After our dinner I cleaned up and went into my office. Martin Lyle was sitting there as I had left him, eyes closed, a lot more pale than he had been before. I wanted to turn on the lights because the sun was dro
pping down fast and the sky was cloudy, but I resisted.
So in I went and got behind my desk, checked my .38 and waited, and that, my friends, brought me to the moment at which I started this story, just before the killer walked in and I promised to tell a tale.
I considered offering the killer a chair, but there was none available unless we threw Lyle’s body on the floor or out the window or I stood up.

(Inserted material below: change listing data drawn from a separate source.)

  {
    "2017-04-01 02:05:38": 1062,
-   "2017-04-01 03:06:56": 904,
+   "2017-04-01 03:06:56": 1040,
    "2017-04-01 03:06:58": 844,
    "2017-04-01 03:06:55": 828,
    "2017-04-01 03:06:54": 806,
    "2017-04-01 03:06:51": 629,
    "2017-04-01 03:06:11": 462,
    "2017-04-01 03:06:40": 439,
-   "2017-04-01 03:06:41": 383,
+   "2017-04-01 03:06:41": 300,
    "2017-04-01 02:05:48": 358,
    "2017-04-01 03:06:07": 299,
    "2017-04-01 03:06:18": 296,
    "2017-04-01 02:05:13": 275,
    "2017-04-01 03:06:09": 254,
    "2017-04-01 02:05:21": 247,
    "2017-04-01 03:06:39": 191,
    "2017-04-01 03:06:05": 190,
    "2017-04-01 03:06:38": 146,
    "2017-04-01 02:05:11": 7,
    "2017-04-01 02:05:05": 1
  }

So the killer stood while I talked.
“You fooled me,” I admitted. “I was hot on the trail of Bass and Lyle, just where you put me. The way I figure it, you planned to put Lyle away from the start, and if Bass got me at Olson’s, you’d get rid of him too.”
“So far,” said the killer, “there’s nothing very interesting in this.”

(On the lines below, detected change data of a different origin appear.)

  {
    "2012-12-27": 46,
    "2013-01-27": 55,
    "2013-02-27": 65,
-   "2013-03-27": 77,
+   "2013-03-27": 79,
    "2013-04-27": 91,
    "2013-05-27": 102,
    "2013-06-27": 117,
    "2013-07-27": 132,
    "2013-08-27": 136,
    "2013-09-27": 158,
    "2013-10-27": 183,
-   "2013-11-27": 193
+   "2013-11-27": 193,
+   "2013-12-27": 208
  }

“You wanted the fifty thousand and the dog to make another pitch for more money,” I said.
The dog watched the gun on my midsection and whimpered, head down in his paws. I reached over very slowly and patted his head.
“Accurate,” said the killer, “but …”
“I’m coming to it,” I said. “But it’s got to be a trade. I’ll tell you something you need to know if you tell me why you killed Olson and Lyle.”
The killer considered the request, decided there was nothing to lose, and said, “I only killed Lyle. He was on his way here to talk to you. We had tried to make a deal with him, but Lyle was a fanatic, all politics, the money didn’t mean a thing. The kidnapping of the dog had been his idea, not for money, but in the hope that it would be used to force Roosevelt into some kind of deal. He forced Olson to go along with it. We brought Bass in to keep an eye on things, watch, wait, see if there was some way to profit from it. Mrs. Olson found out. We didn’t want to kill her, but Bass got carried away with loyalty.”
“He’s just a big, loyal, dumb dog, is that it?” I asked.
“Something like that,” the killer agreed.
“Fifty thousand isn’t all that much for a possible murder rap,” I said.
“It wasn’t supposed to turn out like this,” the killer said. “There weren’t supposed to be any killings. Bass started it.”